● EXERCISE
Take the material below and restate it word for word, stopping after the line in which "- **Clear Performance" occurs.

● PROVIDED MATERIAL
_ _ _ _ _

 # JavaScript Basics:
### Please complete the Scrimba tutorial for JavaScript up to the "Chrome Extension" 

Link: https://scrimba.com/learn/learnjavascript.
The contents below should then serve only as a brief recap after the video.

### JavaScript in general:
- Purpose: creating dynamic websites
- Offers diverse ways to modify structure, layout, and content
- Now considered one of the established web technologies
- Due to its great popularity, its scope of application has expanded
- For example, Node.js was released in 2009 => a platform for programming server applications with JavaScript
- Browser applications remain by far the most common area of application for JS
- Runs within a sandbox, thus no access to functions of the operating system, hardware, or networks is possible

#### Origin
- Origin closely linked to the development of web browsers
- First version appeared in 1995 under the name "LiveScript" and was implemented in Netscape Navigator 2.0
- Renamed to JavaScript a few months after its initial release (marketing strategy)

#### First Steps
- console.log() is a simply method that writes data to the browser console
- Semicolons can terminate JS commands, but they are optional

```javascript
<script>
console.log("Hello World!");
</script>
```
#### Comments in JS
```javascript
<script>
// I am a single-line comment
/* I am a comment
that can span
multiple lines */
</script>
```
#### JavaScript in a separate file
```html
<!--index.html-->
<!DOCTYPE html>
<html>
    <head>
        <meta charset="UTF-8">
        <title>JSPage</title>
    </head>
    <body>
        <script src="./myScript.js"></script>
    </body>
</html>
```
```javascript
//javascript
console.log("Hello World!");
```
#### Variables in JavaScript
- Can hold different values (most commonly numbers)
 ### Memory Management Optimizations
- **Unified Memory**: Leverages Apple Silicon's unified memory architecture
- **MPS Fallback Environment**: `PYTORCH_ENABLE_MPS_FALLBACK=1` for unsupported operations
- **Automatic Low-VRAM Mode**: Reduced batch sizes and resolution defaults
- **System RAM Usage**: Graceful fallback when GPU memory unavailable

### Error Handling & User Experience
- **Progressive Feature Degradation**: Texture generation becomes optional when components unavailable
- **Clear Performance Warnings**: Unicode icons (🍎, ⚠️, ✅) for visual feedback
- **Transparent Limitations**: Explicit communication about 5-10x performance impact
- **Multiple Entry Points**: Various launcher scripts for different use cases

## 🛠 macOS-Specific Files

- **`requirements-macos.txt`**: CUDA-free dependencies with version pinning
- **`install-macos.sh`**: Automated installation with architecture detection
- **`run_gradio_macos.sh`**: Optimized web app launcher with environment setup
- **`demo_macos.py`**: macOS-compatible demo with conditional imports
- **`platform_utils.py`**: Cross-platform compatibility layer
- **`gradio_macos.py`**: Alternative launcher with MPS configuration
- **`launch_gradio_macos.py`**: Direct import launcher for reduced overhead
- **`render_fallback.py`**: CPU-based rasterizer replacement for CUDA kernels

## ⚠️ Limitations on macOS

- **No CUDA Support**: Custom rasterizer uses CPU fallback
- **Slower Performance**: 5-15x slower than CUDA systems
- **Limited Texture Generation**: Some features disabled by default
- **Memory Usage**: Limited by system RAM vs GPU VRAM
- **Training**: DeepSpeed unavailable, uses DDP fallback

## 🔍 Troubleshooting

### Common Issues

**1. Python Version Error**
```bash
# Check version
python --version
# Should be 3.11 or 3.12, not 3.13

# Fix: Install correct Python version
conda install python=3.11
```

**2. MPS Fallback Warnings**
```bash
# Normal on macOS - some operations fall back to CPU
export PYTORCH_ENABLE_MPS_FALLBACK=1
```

_ _ _ _ _

● RESPONSE TO THIS TASK
 # JavaScript Basics:
### Please complete the Scrimba tutorial for JavaScript up to the "Chrome Extension" 

Link: https://scrimba.com/learn/learnjavascript.
The contents below should then serve only as a brief recap after the video.

### JavaScript in general:
- Purpose: creating dynamic websites
- Offers diverse ways to modify structure, layout, and content
- Now considered one of the established web technologies
- Due to its great popularity, its scope of application has expanded
- For example, Node.js was released in 2009 => a platform for programming server applications with JavaScript
- Browser applications remain by far the most common area of application for JS
- Runs within a sandbox, thus no access to functions of the operating system, hardware, or networks is possible

#### Origin
- Origin closely linked to the development of web browsers
- First version appeared in 1995 under the name "LiveScript" and was implemented in Netscape Navigator 2.0
- Renamed to JavaScript a few months after its initial release (marketing strategy)

#### First Steps
- console.log() is a simply method that writes data to the browser console
- Semicolons can terminate JS commands, but they are optional

```javascript
<script>
console.log("Hello World!");
</script>
```
#### Comments in JS
```javascript
<script>
// I am a single-line comment
/* I am a comment
that can span
multiple lines */
</script>
```
#### JavaScript in a separate file
```html
<!--index.html-->
<!DOCTYPE html>
<html>
    <head>
        <meta charset="UTF-8">
        <title>JSPage</title>
    </head>
    <body>
        <script src="./myScript.js"></script>
    </body>
</html>
```
```javascript
//javascript
console.log("Hello World!");
```
#### Variables in JavaScript
- Can hold different values (most commonly numbers)
 ### Memory Management Optimizations
- **Unified Memory**: Leverages Apple Silicon's unified memory architecture
- **MPS Fallback Environment**: `PYTORCH_ENABLE_MPS_FALLBACK=1` for unsupported operations
- **Automatic Low-VRAM Mode**: Reduced batch sizes and resolution defaults
- **System RAM Usage**: Graceful fallback when GPU memory unavailable

### Error Handling & User Experience
- **Progressive Feature Degradation**: Texture generation becomes optional when components unavailable
- **Clear Performance Warnings**: Unicode icons (🍎, ⚠️, ✅) for visual feedback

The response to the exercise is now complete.